Standing at the 30393.13-point mark, Nikkei 225 is expected to follow the bullish trend heavily over the following week as well. According to the measured forecasts, the bourse is optimally headed to strike the 33000-point mark after crossing the milestone of triple decades. This is due to the positive economic outlook in tandem to the rebooting of the global economy which would ultimately enable the export-reliant country. With Japan announcing a 12.7% GDP growth trailing from the recovery of the last quarter of 2020, followed by a hefty government stimulus to prompt domestic consumption, the Japanese bourse is expected to inflate by up to 30% by the end of the first quarter of 2021 in March, presumably speculating a record surge to bypass the highest ever figure of 38915.87-point, posted by Nikkei 225 back in 1989 before being subsequently floored by the notorious price bubble crash.
However, the economic recovery much less a record shattering surge in the market is heavily dependent on some of the core facets. The debacle of the nationalisation of vaccines is evident in Europe and ironically is the crisis posing more of a serious threat than the pandemic itself. Japan’s economic stability would only be possible given the vaccinations are administered effectively and timely with minimal resistance. As Japan still finds it hard to evade the emergency measures introduced in multiple regions, a vaccine crisis could intensify the emergency precautions and lockdowns may even gear into effect. This could seriously undermine the production capabilities of the country which ultimately could carry forward as an element hampering the blooming investor confidence in Japan.
Much to the global conformity of economic peril last year, Japan’s economy also contracted by 4.8% in 2020. The steep contraction, despite being of a greater extent relative to the 3.5% annualised shrinkage in the US economy, was still much controlled than the forecasted 5.3% fall projected by the International Monetary Fund (IMF).
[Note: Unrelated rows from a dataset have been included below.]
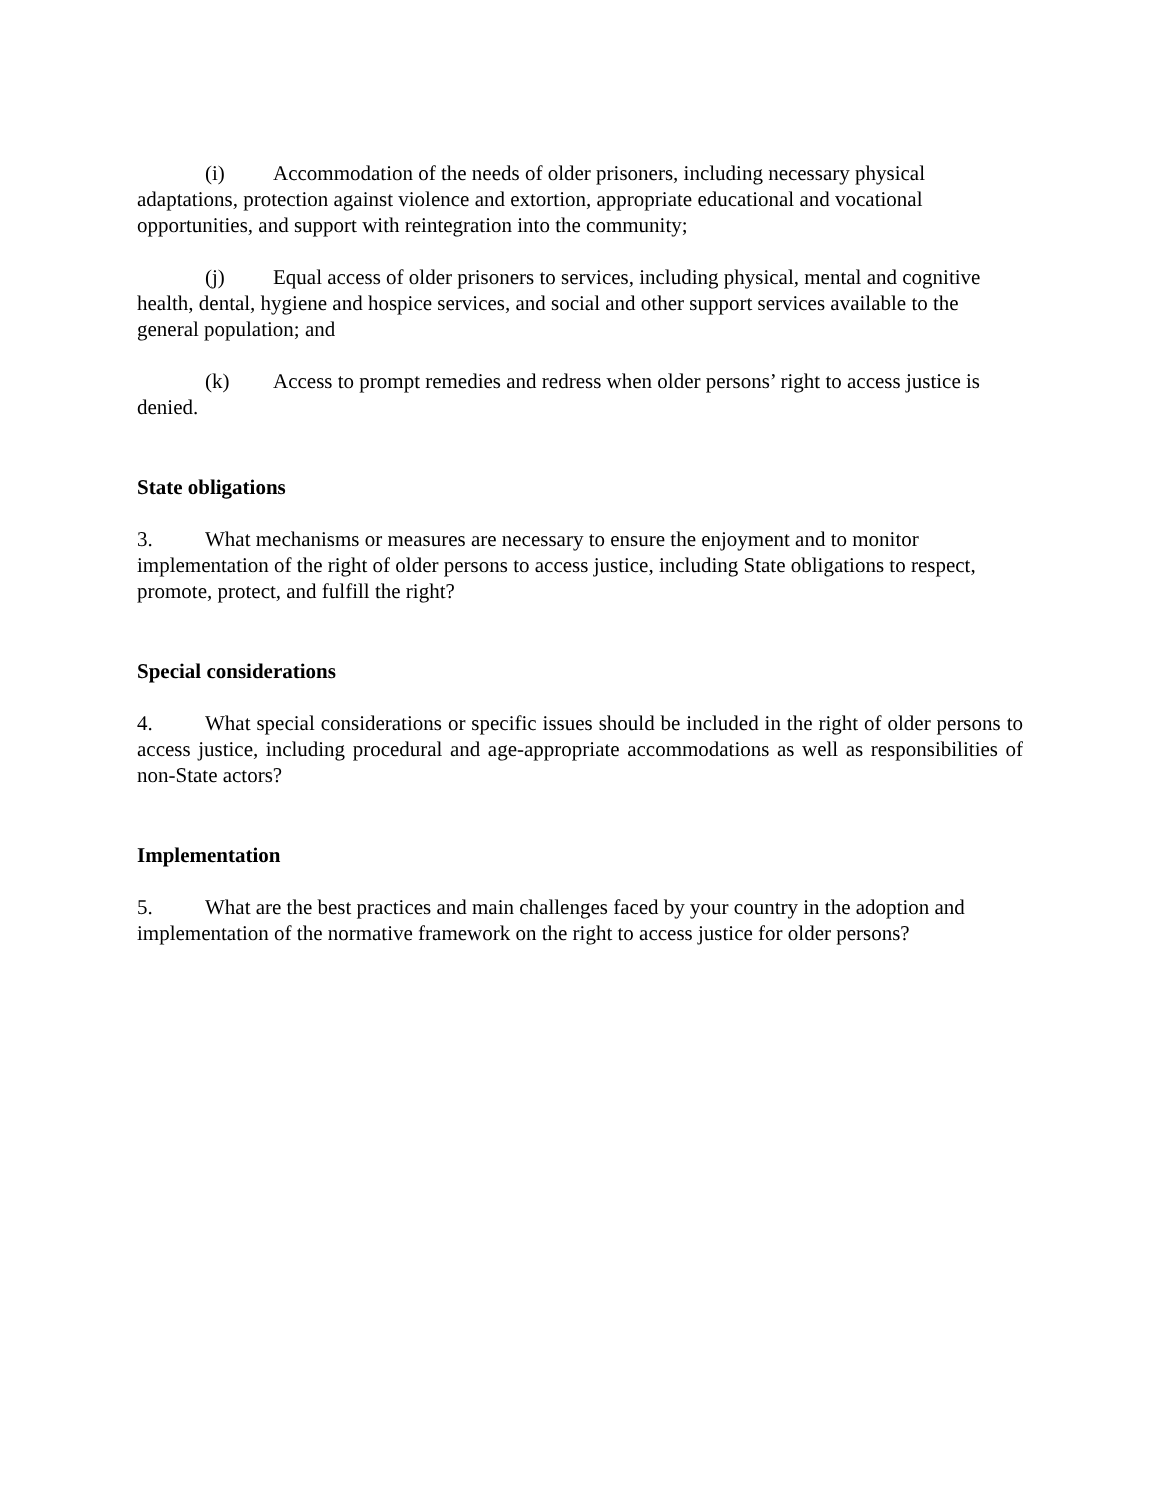(i) Accommodation of the needs of older prisoners, including necessary physical adaptations, protection against violence and extortion, appropriate educational and vocational opportunities, and support with reintegration into the community;
(j) Equal access of older prisoners to services, including physical, mental and cognitive health, dental, hygiene and hospice services, and social and other support services available to the general population; and
(k) Access to prompt remedies and redress when older persons’ right to access justice is denied.
State obligations
3. What mechanisms or measures are necessary to ensure the enjoyment and to monitor implementation of the right of older persons to access justice, including State obligations to respect, promote, protect, and fulfill the right?
Special considerations
4. What special considerations or specific issues should be included in the right of older persons to access justice, including procedural and age-appropriate accommodations as well as responsibilities of non-State actors?
Implementation
5. What are the best practices and main challenges faced by your country in the adoption and implementation of the normative framework on the right to access justice for older persons?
However, unlike some of the regional economies, the pandemic-induced decline lasted only for a short span of time before Japan waded through and rallied. Posting a 3% growth in the 4th quarter of 2020, when major economies like Germany and US grappled with recession, Japan steadily made surface.
Now as the pessimism looms in Europe and the political divide worsens in US, Investors are pouring confidence in Japanese equities which provide a solid foundation to the already surging Japanese Indices. This shift in perspective could be gauged by the purview of global stock positions taken by the active equity investors throughout the globe; pouring investments unlike the sceptical position adopted since January. The increasing investor confidence coupled by the improving economic and social health of Japan has proved monumental on the financial charts; despite being in the highs of a heavy stimulus, S&P 500 continues to be outperformed by Nikkei 225, sometimes even falling short by colossal margins to the returns added by the Japanese Index.
Which way the markets would turn and how Japan could sustain the whelming economic recovery depends largely on how Japan deals with Covid and how efficiently it regulates the vaccination drives. Moreover, Japan’s success may be upped the ante by any new misery that might befall on US or Europe that could ultimately drive more confidence and flare to the 3rdlargest economy of the world.